__Extracted text__
+ + +

The Turonian is, in the ICS' geologic timescale, the second age in the Late Cretaceous epoch, or a stage in the Upper Cretaceous series. It spans the time between 93.9 ± 0.8 Ma and 89.8 ± 1 Ma (million years ago). The Turonian is preceded by the Cenomanian stage and underlies the Coniacian stage.
At the beginning of the Turonian an anoxic event took place which is called the Cenomanian-Turonian boundary event or the "Bonarelli Event".
The Turonian (French: Turonien) was defined by the French paleontologist Alcide d'Orbigny (1802–1857) in 1842. Orbigny named it after the French city of Tours in the region of Touraine (department Indre-et-Loire), which is the original type locality.
The base of the Turonian stage is defined as the place where the ammonite species Wutinoceras devonense first appears in the stratigraphic column. The official reference profile (the GSSP) for the base of the Turonian is located in the Rock Canyon anticline near Pueblo, Colorado (United States, coordinates: 38° 16' 56" N, 104° 43' 39" W).

+ + +

Saved entries:

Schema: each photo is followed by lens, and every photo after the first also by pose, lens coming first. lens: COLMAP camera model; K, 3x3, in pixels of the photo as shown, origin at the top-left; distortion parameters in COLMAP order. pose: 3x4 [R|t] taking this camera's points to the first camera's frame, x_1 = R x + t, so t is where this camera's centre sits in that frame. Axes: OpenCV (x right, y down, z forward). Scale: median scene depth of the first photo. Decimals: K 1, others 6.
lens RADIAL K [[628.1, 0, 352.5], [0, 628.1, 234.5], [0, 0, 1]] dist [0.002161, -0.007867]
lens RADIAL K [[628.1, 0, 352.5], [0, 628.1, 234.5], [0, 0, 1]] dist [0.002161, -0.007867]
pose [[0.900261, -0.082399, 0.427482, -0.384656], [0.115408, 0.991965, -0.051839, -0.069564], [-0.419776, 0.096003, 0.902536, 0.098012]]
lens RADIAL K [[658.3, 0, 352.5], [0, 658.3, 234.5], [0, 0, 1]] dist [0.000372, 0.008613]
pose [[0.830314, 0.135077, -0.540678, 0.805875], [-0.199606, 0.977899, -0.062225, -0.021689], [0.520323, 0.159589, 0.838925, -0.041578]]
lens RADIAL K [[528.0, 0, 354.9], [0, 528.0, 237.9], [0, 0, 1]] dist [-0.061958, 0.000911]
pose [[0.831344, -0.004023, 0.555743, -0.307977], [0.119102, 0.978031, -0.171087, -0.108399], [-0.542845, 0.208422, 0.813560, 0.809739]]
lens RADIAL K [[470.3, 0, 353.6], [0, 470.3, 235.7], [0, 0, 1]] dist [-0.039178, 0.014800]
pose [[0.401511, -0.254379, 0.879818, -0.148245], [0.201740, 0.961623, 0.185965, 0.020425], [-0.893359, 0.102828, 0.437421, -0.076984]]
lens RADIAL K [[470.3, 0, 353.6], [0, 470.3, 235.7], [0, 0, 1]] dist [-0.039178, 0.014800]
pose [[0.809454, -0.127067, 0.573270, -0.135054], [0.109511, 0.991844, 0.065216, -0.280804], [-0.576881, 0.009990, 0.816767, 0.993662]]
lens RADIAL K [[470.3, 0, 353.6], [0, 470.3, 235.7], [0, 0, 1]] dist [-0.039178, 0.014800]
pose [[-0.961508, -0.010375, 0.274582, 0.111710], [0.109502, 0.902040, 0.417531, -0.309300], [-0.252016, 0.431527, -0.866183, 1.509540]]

+ + +

__Tasks to carry out__
**A)** Name every geologic stage mentioned in the Turonian text.
**B)** Write a continuation of the text about the Turonian, beginning after its last sentence.

__Expected outputs__
**A)** Turonian, Cenomanian, Coniacian

**B)**
The top of the Turonian stage (the base of the Coniacian) is defined as the place in the stratigraphic column where the inoceramid bivalve species Cremnoceramus rotundatus first appears.
The Turonian is sometimes subdivided in Lower/Early, Middle and Upper/Late substages or subages. In the Tethys domain, it contains the following ammonite biozones:
Other important index fossils are species of the inoceramid genus Inoceramus (I. schloenbachi, I. lamarcki and I. labiatus). Inoceramids are bivalve Mollusca related to today's mussels.